Ringfort (Rath), Graigueooly, Co. Kilkenny
Co. Kilkenny |
Ringforts
In the pasture at Graigueooly, a roughly oval patch of ground holds a quiet secret.
What was once a rath, the Irish term for a ringfort, an enclosed farmstead of the early medieval period defined by an earthen bank and an outer ditch known as a fosse, was levelled around 1950. To walk the field today is to see nothing obviously out of place. Yet from above, on satellite imagery, the ghost of the enclosure persists, its fosse still tracing an oval outline roughly 50 metres across at its longest point and 38 metres at its widest.

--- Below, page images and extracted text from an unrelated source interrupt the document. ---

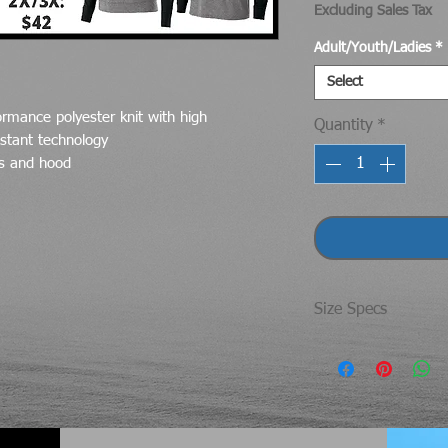
Excluding Sales Tax
Adult/Youth/Ladies
*
Select
ormance polyester knit with high
Quantity
*
stant technology
es and hood
Size Specs
UNISEX/ADULT SI
Size
SM
MD
Che
40"
44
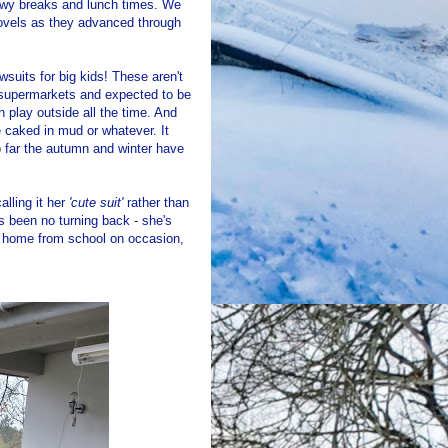
nowy breaks and lunch times. We
ovels as they advanced through
wsuits for big kids! These aren't
l supermarkets and expected to be
 play outside all the time. And
e caked in mud or whatever. It
so far the autumn and winter have
alling it her
'cute suit'
rather than
's been no turning back - she's
km home from school on occasion,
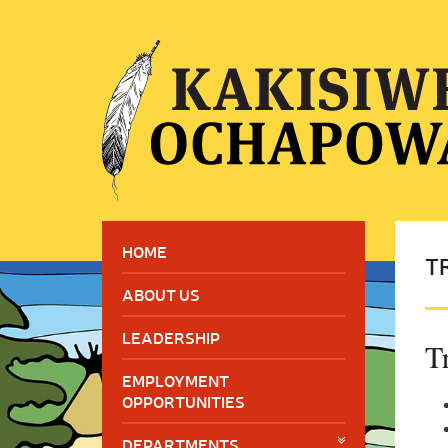
HOME
T
ABOUT US
LEADERSHIP
T
EMPLOYMENT
OPPORTUNITIES
DEPARTMENTS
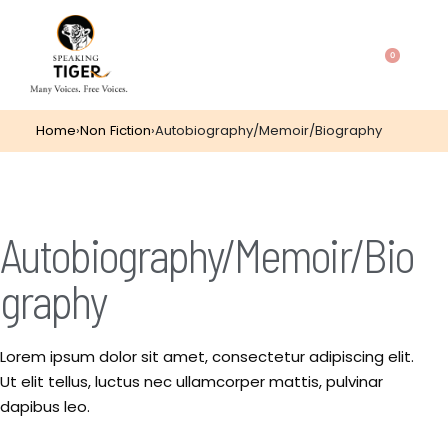
0
Home
›
Non Fiction
›
Autobiography/Memoir/Biography
Autobiography/Memoir/Bio
graphy
Lorem ipsum dolor sit amet, consectetur adipiscing elit.
Ut elit tellus, luctus nec ullamcorper mattis, pulvinar
dapibus leo.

Ringforts of this kind were the standard unit of rural settlement in Ireland from roughly the fifth to the twelfth century, typically housing a single farming family and their livestock within a raised earthen bank. The Graigueooly example was already compromised well before it was levelled. Ordnance Survey mapping from 1839 and again from the revised edition of 1899 to 1900 both show a field boundary with its own ditch running northwest to southeast directly across the enclosure, bisecting it. The monument had therefore been cut through by agricultural reorganisation at some point before the first surveyors even arrived to record it, and whatever remained of the bank was subsequently removed around the middle of the twentieth century, apparently within living memory of those later consulted for local information.